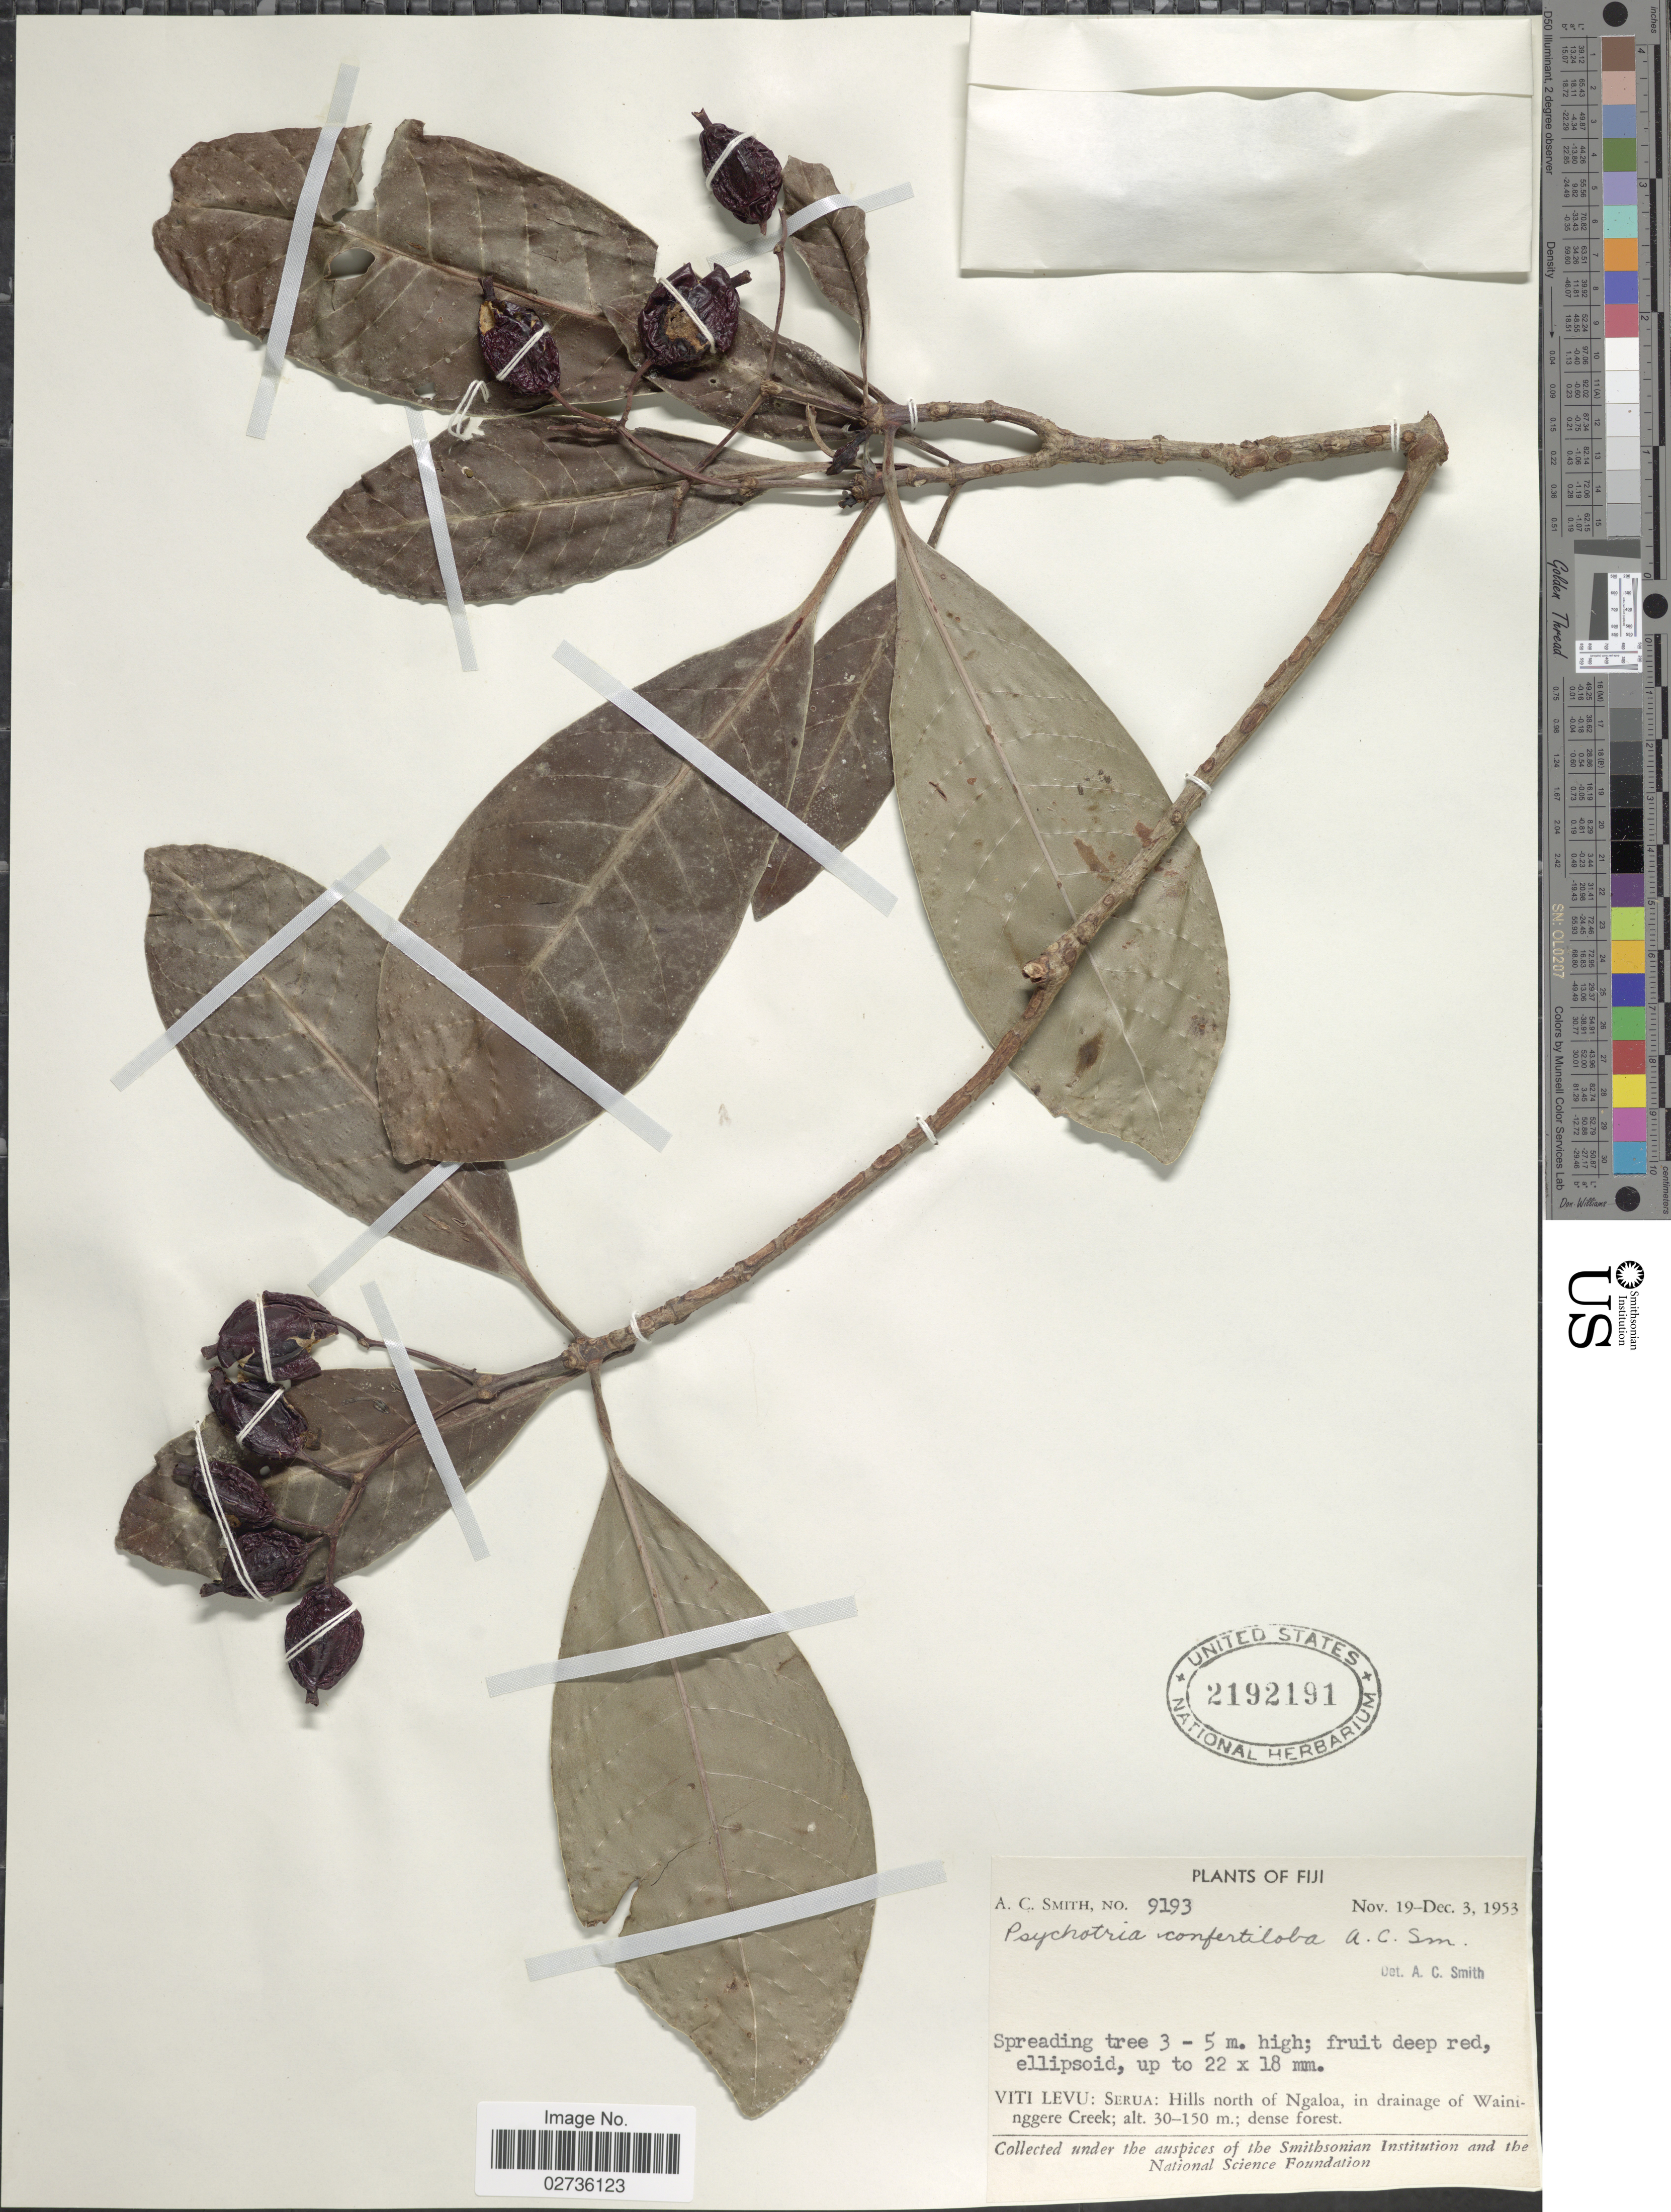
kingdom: Plantae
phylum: Tracheophyta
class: Magnoliopsida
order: Gentianales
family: Rubiaceae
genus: Psychotria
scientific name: Psychotria confertiloba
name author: A.C. Sm.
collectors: A. C. Smith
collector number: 9193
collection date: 1953-11-19/1953-12-03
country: Fiji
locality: Viti Levu: Serua: Hills north of Ngaloa, in drainage of Waininggere Creek.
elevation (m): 30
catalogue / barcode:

§ Your objective:
Can you convert the listing above into a JSON list of strings, one string per line with blank lines omitted, beginning at the line that contains "scientific name: Psychotria confertiloba" and continuing through the last line of the listing?

§ Answer to the task:
[
  "scientific name: Psychotria confertiloba",
  "name author: A.C. Sm.",
  "collectors: A. C. Smith",
  "collector number: 9193",
  "collection date: 1953-11-19/1953-12-03",
  "country: Fiji",
  "locality: Viti Levu: Serua: Hills north of Ngaloa, in drainage of Waininggere Creek.",
  "elevation (m): 30",
  "catalogue / barcode:"
]